Data excerpts:
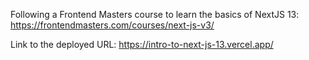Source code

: Following a Frontend Masters course to learn the basics of NextJS 13: https://frontendmasters.com/courses/next-js-v3/

Link to the deployed URL: https://intro-to-next-js-13.vercel.app/
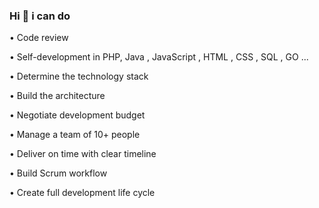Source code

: ### Hi 👋 i can do

• Code review
 
• Self-development in PHP, Java , JavaScript , HTML , CSS , SQL , GO ...

• Determine the technology stack

• Build the architecture

• Negotiate development budget

• Manage a team of 10+ people

• Deliver on time with clear timeline

• Build Scrum workflow

• Create full development life cycle



<!--
**valentininua/valentininua** is a ✨ _special_ ✨ repository because its `README.md` (this file) appears on your GitHub profile.

Here are some ideas to get you started:

- 🔭 I’m currently working on ...
- 🌱 I’m currently learning ...
- 👯 I’m looking to collaborate on ...
- 🤔 I’m looking for help with ...
- 💬 Ask me about ...
- 📫 How to reach me: ...
- 😄 Pronouns: ...
- ⚡ Fun fact: ...
-->
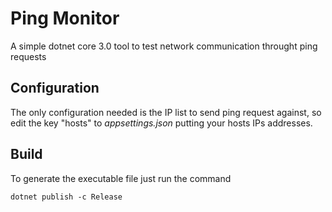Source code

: # Ping Monitor

A simple dotnet core 3.0 tool to test network communication throught ping requests

## Configuration

The only configuration needed is the IP list to send ping request against, so edit the key "hosts"
to _appsettings.json_ putting your hosts IPs addresses.

## Build

To generate the executable file just run the command

` dotnet publish -c Release `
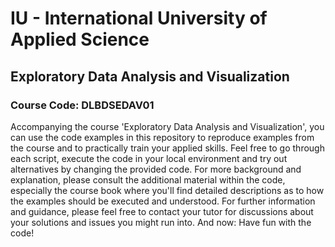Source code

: # IU - International University of Applied Science
## Exploratory Data Analysis and Visualization
### Course Code: DLBDSEDAV01

Accompanying the course 'Exploratory Data Analysis and Visualization', you can use the code examples in this repository to reproduce examples from the course and to practically train your applied skills. Feel free to go through each script, execute the code in your local environment and try out alternatives by changing the provided code. For more background and explanation, please consult the additional material within the code, especially the course book where you'll find detailed descriptions as to how the examples should be executed and understood. For further information and guidance, please feel free to contact your tutor for discussions about your solutions and issues you might run into. And now: Have fun with the code!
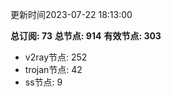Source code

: 更新时间2023-07-22 18:13:00

**总订阅: 73**
**总节点: 914**
**有效节点: 303**
- v2ray节点: 252
- trojan节点: 42
- ss节点: 9
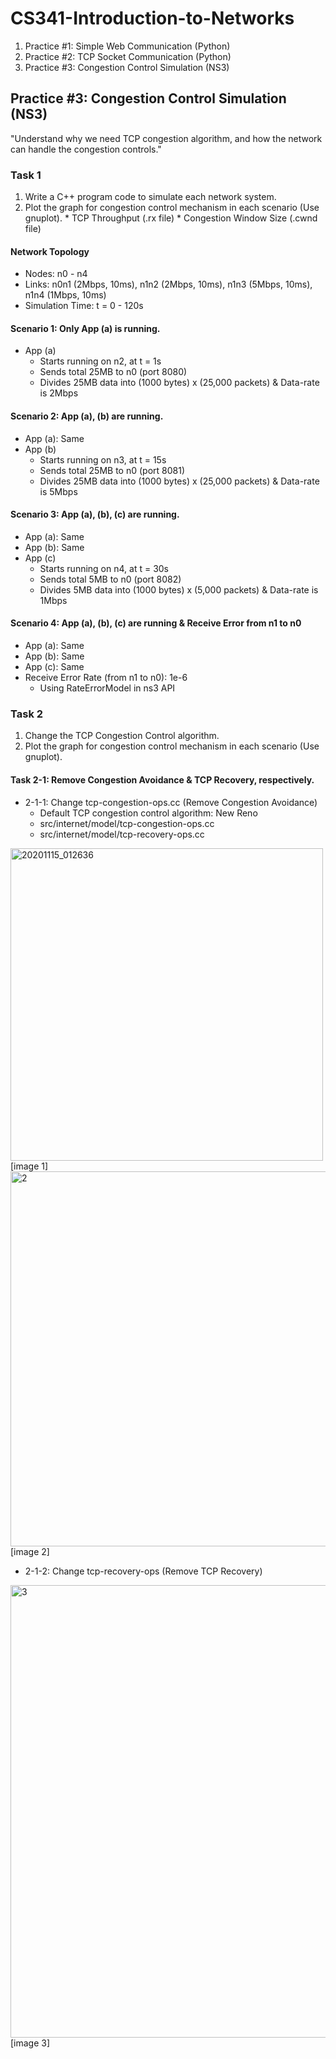# CS341-Introduction-to-Networks

1. Practice #1: Simple Web Communication (Python)
2. Practice #2: TCP Socket Communication (Python)
3. Practice #3: Congestion Control Simulation (NS3)


## Practice #3: Congestion Control Simulation (NS3)
"Understand why we need TCP congestion algorithm, and how the network can handle the congestion controls."

### Task 1
  1. Write a C++ program code to simulate each network system.
  2. Plot the graph for congestion control mechanism in each scenario (Use gnuplot).
    * TCP Throughput (.rx file)
    * Congestion Window Size (.cwnd file)
    

#### Network Topology
  * Nodes: n0 - n4
  * Links: n0n1 (2Mbps, 10ms), n1n2 (2Mbps, 10ms), n1n3 (5Mbps, 10ms), n1n4 (1Mbps, 10ms)
  * Simulation Time: t = 0 - 120s
  
#### Scenario 1: Only App (a) is running.
  * App (a)
    + Starts running on n2, at t = 1s
    + Sends total 25MB to n0 (port 8080)
    + Divides 25MB data into (1000 bytes) x (25,000 packets) & Data-rate is 2Mbps
    
#### Scenario 2: App (a), (b) are running.
  * App (a): Same
  * App (b)
    + Starts running on n3, at t = 15s
    + Sends total 25MB to n0 (port 8081)
    + Divides 25MB data into (1000 bytes) x (25,000 packets) & Data-rate is 5Mbps
    
#### Scenario 3: App (a), (b), (c) are running.
  * App (a): Same
  * App (b): Same
  * App (c)
    + Starts running on n4, at t = 30s
    + Sends total 5MB to n0 (port 8082)
    + Divides 5MB data into (1000 bytes) x (5,000 packets) & Data-rate is 1Mbps
    
#### Scenario 4: App (a), (b), (c) are running & Receive Error from n1 to n0
  * App (a): Same
  * App (b): Same
  * App (c): Same
  * Receive Error Rate (from n1 to n0): 1e-6
    + Using RateErrorModel in ns3 API


### Task 2
  1. Change the TCP Congestion Control algorithm.
  2. Plot the graph for congestion control mechanism in each scenario (Use gnuplot).
  

#### Task 2-1: Remove Congestion Avoidance & TCP Recovery, respectively.
  * 2-1-1: Change tcp-congestion-ops.cc (Remove Congestion Avoidance)
    + Default TCP congestion control algorithm: New Reno
    + src/internet/model/tcp-congestion-ops.cc
    + src/internet/model/tcp-recovery-ops.cc
    
<img width="500" alt="20201115_012636" src="https://user-images.githubusercontent.com/59787386/99151941-0ac3ca80-26e2-11eb-9e3e-e951f9a0ac82.png">
[image 1]
<img width="600" alt="2" src="https://user-images.githubusercontent.com/59787386/99152292-4495d080-26e4-11eb-9e90-612af457a090.png">
[image 2]

  * 2-1-2: Change tcp-recovery-ops (Remove TCP Recovery)
<img width="724" alt="3" src="https://user-images.githubusercontent.com/59787386/99152324-75760580-26e4-11eb-985b-5488b9601913.png">
[image 3]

Action item: All lines in the entries above that hold the word "Python" need to be copied.

Your solution:
1. Practice #1: Simple Web Communication (Python)
2. Practice #2: TCP Socket Communication (Python)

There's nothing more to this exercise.